March 2, 2012

Healthy Family, Healthy Life?

(Ivanhoe Newswire) -- What if reconstructing your family tree could possibly help save your life?

A study by Dutch researchers have estimated the death risk for people who have inherited heart rhythm disorders by looking at family trees dating back to 1811.

The family trees revealed the risk for sudden cardiac death increases for people who carry rare genes and have symptoms of fainting. Before this study was conducted, the risk in people who carry this gene was uncertain because they didn't have symptoms. Physicians had to develop preventive measures without an idea of the death risk that involved implanted devises and medications that can cause side effects.
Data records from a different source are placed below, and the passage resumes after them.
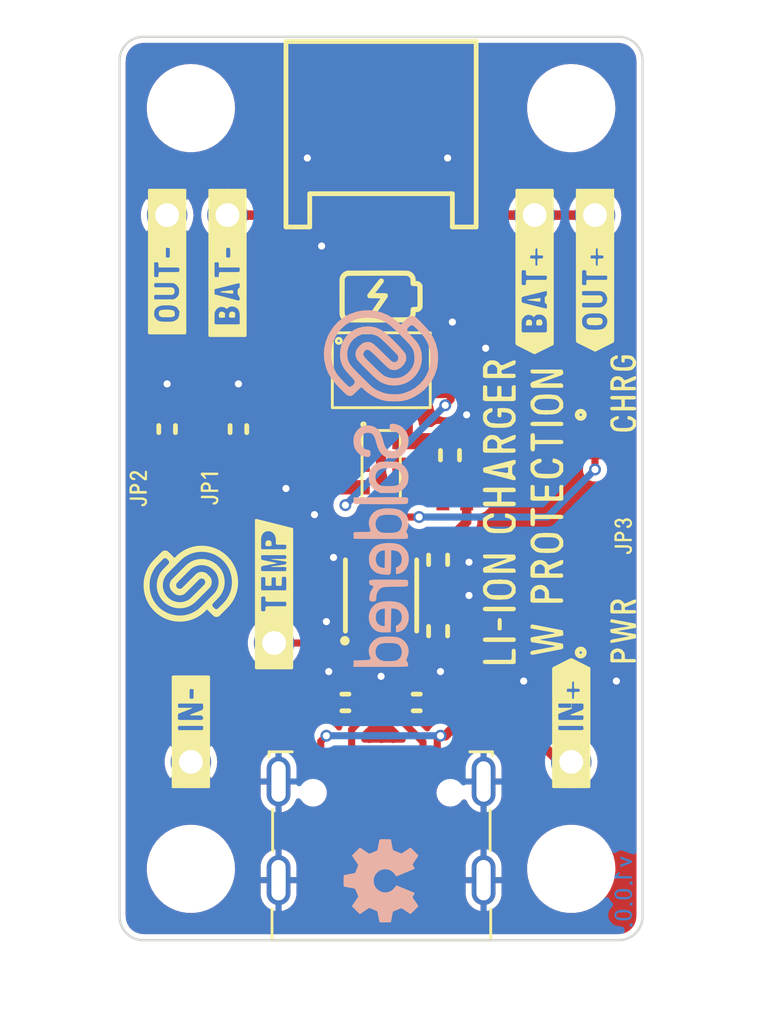
<source format=kicad_pcb>
(kicad_pcb (version 20210126) (generator pcbnew)

  (general
    (thickness 1.6)
  )

  (paper "A4")
  (layers
    (0 "F.Cu" mixed)
    (31 "B.Cu" signal)
    (32 "B.Adhes" user "B.Adhesive")
    (33 "F.Adhes" user "F.Adhesive")
    (34 "B.Paste" user)
    (35 "F.Paste" user)
    (36 "B.SilkS" user "B.Silkscreen")
    (37 "F.SilkS" user "F.Silkscreen")
    (38 "B.Mask" user)
    (39 "F.Mask" user)
    (40 "Dwgs.User" user "User.Drawings")
    (41 "Cmts.User" user "User.Comments")
    (42 "Eco1.User" user "User.Eco1")
    (43 "Eco2.User" user "User.Eco2")
    (44 "Edge.Cuts" user)
    (45 "Margin" user)
    (46 "B.CrtYd" user "B.Courtyard")
    (47 "F.CrtYd" user "F.Courtyard")
    (48 "B.Fab" user)
    (49 "F.Fab" user)
    (50 "User.1" user)
    (51 "User.2" user)
    (52 "User.3" user)
    (53 "User.4" user)
    (54 "User.5" user)
    (55 "User.6" user)
    (56 "User.7" user)
    (57 "User.8" user)
    (58 "User.9" user)
  )

  (setup
    (stackup
      (layer "F.SilkS" (type "Top Silk Screen"))
      (layer "F.Paste" (type "Top Solder Paste"))
      (layer "F.Mask" (type "Top Solder Mask") (color "Green") (thickness 0.01))
      (layer "F.Cu" (type "copper") (thickness 0.035))
      (layer "dielectric 1" (type "core") (thickness 1.51) (material "FR4") (epsilon_r 4.5) (loss_tangent 0.02))
      (layer "B.Cu" (type "copper") (thickness 0.035))
      (layer "B.Mask" (type "Bottom Solder Mask") (color "Green") (thickness 0.01))
      (layer "B.Paste" (type "Bottom Solder Paste"))
      (layer "B.SilkS" (type "Bottom Silk Screen"))
      (copper_finish "None")
      (dielectric_constraints no)
    )
    (aux_axis_origin 100 120)
    (grid_origin 100 120)
    (pcbplotparams
      (layerselection 0x00010fc_ffffffff)
      (disableapertmacros false)
      (usegerberextensions false)
      (usegerberattributes true)
      (usegerberadvancedattributes true)
      (creategerberjobfile true)
      (svguseinch false)
      (svgprecision 6)
      (excludeedgelayer true)
      (plotframeref false)
      (viasonmask false)
      (mode 1)
      (useauxorigin true)
      (hpglpennumber 1)
      (hpglpenspeed 20)
      (hpglpendiameter 15.000000)
      (dxfpolygonmode true)
      (dxfimperialunits true)
      (dxfusepcbnewfont true)
      (psnegative false)
      (psa4output false)
      (plotreference true)
      (plotvalue true)
      (plotinvisibletext false)
      (sketchpadsonfab false)
      (subtractmaskfromsilk false)
      (outputformat 1)
      (mirror false)
      (drillshape 0)
      (scaleselection 1)
      (outputdirectory "../../OUTPUTS/V1.0/")
    )
  )


  (net 0 "")
  (net 1 "VUSB")
  (net 2 "GND")
  (net 3 "VBAT")
  (net 4 "GND_ISO")
  (net 5 "Net-(C3-Pad1)")
  (net 6 "Net-(D1-Pad1)")
  (net 7 "Net-(D2-Pad2)")
  (net 8 "PROG")
  (net 9 "Net-(JP1-Pad1)")
  (net 10 "Net-(JP2-Pad1)")
  (net 11 "unconnected-(K1-PadB8)")
  (net 12 "unconnected-(K1-PadB7)")
  (net 13 "unconnected-(K1-PadB6)")
  (net 14 "Net-(K1-PadB5)")
  (net 15 "unconnected-(K1-PadA8)")
  (net 16 "unconnected-(K1-PadA7)")
  (net 17 "unconnected-(K1-PadA6)")
  (net 18 "Net-(K1-PadA5)")
  (net 19 "TEMP")
  (net 20 "Net-(R6-Pad1)")
  (net 21 "Net-(R7-Pad2)")
  (net 22 "unconnected-(U1-Pad6)")
  (net 23 "unconnected-(U2-Pad4)")
  (net 24 "OC")
  (net 25 "OD")
  (net 26 "unconnected-(U3-Pad8)")
  (net 27 "unconnected-(U3-Pad1)")
  (net 28 "Net-(R3-Pad1)")

  (footprint "e-radionica.com footprinti:HOLE_3.2mm" (layer "F.Cu") (at 119 85))

  (footprint "buzzardLabel" (layer "F.Cu") (at 102 88 90))

  (footprint "e-radionica.com footprinti:0402LED" (layer "F.Cu") (at 120 97 -90))

  (footprint "e-radionica.com footprinti:TP4056M-MSOP8" (layer "F.Cu") (at 111 105.5 90))

  (footprint "buzzardLabel" (layer "F.Cu") (at 119 114 90))

  (footprint "e-radionica.com footprinti:0603C" (layer "F.Cu") (at 113.9 99.6 90))

  (footprint "e-radionica.com footprinti:SMD-JUMPER-CONNECTED_TRACE_NOSLODERMASK" (layer "F.Cu") (at 120 103 -90))

  (footprint "buzzardLabel" (layer "F.Cu") (at 121.2 97 90))

  (footprint "e-radionica.com footprinti:Sot23-6" (layer "F.Cu") (at 111 100))

  (footprint "buzzardLabel" (layer "F.Cu") (at 100.8 101 90))

  (footprint "buzzardLabel" (layer "F.Cu") (at 120 88 90))

  (footprint "e-radionica.com footprinti:0402R" (layer "F.Cu") (at 120 105 -90))

  (footprint "e-radionica.com footprinti:U262-161N-4BVC11" (layer "F.Cu") (at 111 115))

  (footprint "e-radionica.com footprinti:0603R" (layer "F.Cu") (at 105 98.5 -90))

  (footprint "e-radionica.com footprinti:FIDUCIAL_1MM_PASTE" (layer "F.Cu") (at 110 118))

  (footprint "Soldered Graphics:Logo-Back-OSH-3.5mm" (layer "F.Cu") (at 111 117.5 90))

  (footprint "e-radionica.com footprinti:HOLE_3.2mm" (layer "F.Cu") (at 103 117))

  (footprint "Soldered Graphics:Symbol-Front-Battery" (layer "F.Cu") (at 111 93))

  (footprint "Soldered Graphics:Logo-Front-Soldered-4mm" (layer "F.Cu") (at 103 105 90))

  (footprint "e-radionica.com footprinti:JST-2pin-SMD" (layer "F.Cu") (at 111 87))

  (footprint "buzzardLabel" (layer "F.Cu") (at 117.46 88 90))

  (footprint "buzzardLabel" (layer "F.Cu") (at 121.2 107 90))

  (footprint "e-radionica.com footprinti:0402LED" (layer "F.Cu") (at 120 107 -90))

  (footprint "e-radionica.com footprinti:0402R" (layer "F.Cu") (at 120 99 90))

  (footprint "buzzardLabel" (layer "F.Cu") (at 118 102 90))

  (footprint "Soldered Graphics:Logo-Back-SolderedFULL-15mm" (layer "F.Cu") (at 111 101 90))

  (footprint "buzzardLabel" (layer "F.Cu") (at 116 102 90))

  (footprint "e-radionica.com footprinti:SMD_JUMPER" (layer "F.Cu") (at 105 101 -90))

  (footprint "e-radionica.com footprinti:0603R" (layer "F.Cu") (at 102 98.5 -90))

  (footprint "buzzardLabel" (layer "F.Cu") (at 121.2 103 90))

  (footprint "buzzardLabel" (layer "F.Cu") (at 103.8 101 90))

  (footprint "e-radionica.com footprinti:TSSOP8" (layer "F.Cu")
    (tedit 6090EA2F) (tstamp cd79eb45-4801-484d-910b-1cf34929540c)
    (at 111 96)
    (property "Sheetfile" "LI-ION_charger_with_protection.kicad_sch")
    (property "Sheetname" "")
    (path "/0b896a5c-6921-4f0f-8668-49b68e4754e8")
    (fp_text reference "U3" (at -0.04 -3.4 unlocked) (layer "User.1")
      (effects (font (size 1 1) (thickness 0.15)))
      (tstamp 4cc8a5c2-02f7-404a-aaa2-1ae71837f13d)
    )
    (fp_tex
... [275735 chars truncated]
</source>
Researchers used Dutch archives to reconstruct family trees for people with different conditions and compared death statistics in 266 patients who carried the mutated gene linked with arrhythmia, the general population, and 904 family members with a 50% chance of also having the mutation. They were able to identify age ranges during which the risk of death increased for people who possessed the mutated gene and their family members who had not yet been treated or diagnosed. The mutations that were studied are rare, but if one carries it, their children are 50% more likely to inherit it as well.

"The information can help doctors know when to treat and screen families with arrhythmia syndromes caused by different gene mutations. We have to be careful not to draw conclusions with arrhythmias caused by different mutations. However, this new data can guide screening. In LQTS1, we advise starting genetic and heart screening of first-degree family members (children, siblings, parents) at a very young age," Eline A. Nannenberg, M.D., lead researcher of the study and a clinical geneticist at the Academic Medical Centre in Amsterdam, The Netherlands, was quoted as saying.

Researchers found in long QT syndrome, (a condition related to sudden infant death syndrome) death risk was high throughout childhood, but particularly in the first 10 years for one mutation (LQTS1). In Brugada syndrome excess deaths occurred between ages 40-59 and were primarily males. For SCN5a-overlap syndrome (where SCN5a gene mutation affects the way heart cells respond) deaths start to increase at age 5 and peak at 20 to 39, and for catecholaminergic polymorphic ventricular tachycardia (CPVT)(a condition that causes fainting) death risk was highest at 20-39.